FTC to Host Public Workshop Examining the U.S. Auto Distribution System Workshop Will Explore Competition, State Regulations, and Emerging Trends in the Industry, Project No. P131202 #265

Submission Number:
265
Commenter:
Greg Forman
State:
Michigan
Initiative Name:
FTC to Host Public Workshop Examining the U.S. Auto Distribution System Workshop Will Explore Competition, State Regulations, and Emerging Trends in the Industry, Project No. P131202
Current regulation not only effects Tesla and Elio, but any other innovative manufacturer trying to bring a new automobile to market. There is no justification on any rational economic or public policy grounds for such a restraint of commerce. Rather, the upshot of the regulation is to reduce competition in the automobile market for the benefit of its auto dealers and to the detriment of its consumers. It is protectionism for auto dealers, pure and simple. A fundamental principle of competition is that consumers -- not regulation -- should determine what they buy and how they buy it. Blanket prohibitions on direct manufacturer sales to consumers are an anomaly within the larger economy. There is not a single argument for a direct distribution ban that makes any sense.

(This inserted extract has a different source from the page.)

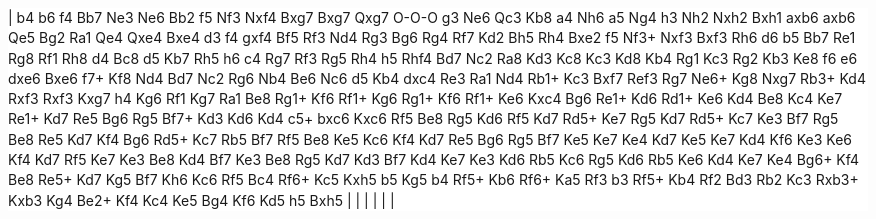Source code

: | b4 b6 f4 Bb7 Ne3 Ne6 Bb2 f5 Nf3 Nxf4 Bxg7 Bxg7 Qxg7 O-O-O g3 Ne6 Qc3 Kb8 a4 Nh6 a5 Ng4 h3 Nh2 Nxh2 Bxh1 axb6 axb6 Qe5 Bg2 Ra1 Qe4 Qxe4 Bxe4 d3 f4 gxf4 Bf5 Rf3 Nd4 Rg3 Bg6 Rg4 Rf7 Kd2 Bh5 Rh4 Bxe2 f5 Nf3+ Nxf3 Bxf3 Rh6 d6 b5 Bb7 Re1 Rg8 Rf1 Rh8 d4 Bc8 d5 Kb7 Rh5 h6 c4 Rg7 Rf3 Rg5 Rh4 h5 Rhf4 Bd7 Nc2 Ra8 Kd3 Kc8 Kc3 Kd8 Kb4 Rg1 Kc3 Rg2 Kb3 Ke8 f6 e6 dxe6 Bxe6 f7+ Kf8 Nd4 Bd7 Nc2 Rg6 Nb4 Be6 Nc6 d5 Kb4 dxc4 Re3 Ra1 Nd4 Rb1+ Kc3 Bxf7 Ref3 Rg7 Ne6+ Kg8 Nxg7 Rb3+ Kd4 Rxf3 Rxf3 Kxg7 h4 Kg6 Rf1 Kg7 Ra1 Be8 Rg1+ Kf6 Rf1+ Kg6 Rg1+ Kf6 Rf1+ Ke6 Kxc4 Bg6 Re1+ Kd6 Rd1+ Ke6 Kd4 Be8 Kc4 Ke7 Re1+ Kd7 Re5 Bg6 Rg5 Bf7+ Kd3 Kd6 Kd4 c5+ bxc6 Kxc6 Rf5 Be8 Rg5 Kd6 Rf5 Kd7 Rd5+ Ke7 Rg5 Kd7 Rd5+ Kc7 Ke3 Bf7 Rg5 Be8 Re5 Kd7 Kf4 Bg6 Rd5+ Kc7 Rb5 Bf7 Rf5 Be8 Ke5 Kc6 Kf4 Kd7 Re5 Bg6 Rg5 Bf7 Ke5 Ke7 Ke4 Kd7 Ke5 Ke7 Kd4 Kf6 Ke3 Ke6 Kf4 Kd7 Rf5 Ke7 Ke3 Be8 Kd4 Bf7 Ke3 Be8 Rg5 Kd7 Kd3 Bf7 Kd4 Ke7 Ke3 Kd6 Rb5 Kc6 Rg5 Kd6 Rb5 Ke6 Kd4 Ke7 Ke4 Bg6+ Kf4 Be8 Re5+ Kd7 Kg5 Bf7 Kh6 Kc6 Rf5 Bc4 Rf6+ Kc5 Kxh5 b5 Kg5 b4 Rf5+ Kb6 Rf6+ Ka5 Rf3 b3 Rf5+ Kb4 Rf2 Bd3 Rb2 Kc3 Rxb3+ Kxb3 Kg4 Be2+ Kf4 Kc4 Ke5 Bg4 Kf6 Kd5 h5 Bxh5 |  |  |  |  |  |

To the contrary, these arguments simply bolster our belief that the regulations in question are motivated by economic protectionism that favors dealers at the expense of consumers and innovative technologies. It is discouraging to see this ban being used to block any company that is bringing dynamic and innovative products to market. We strongly encourage you to repeal it, by new legislation if necessary.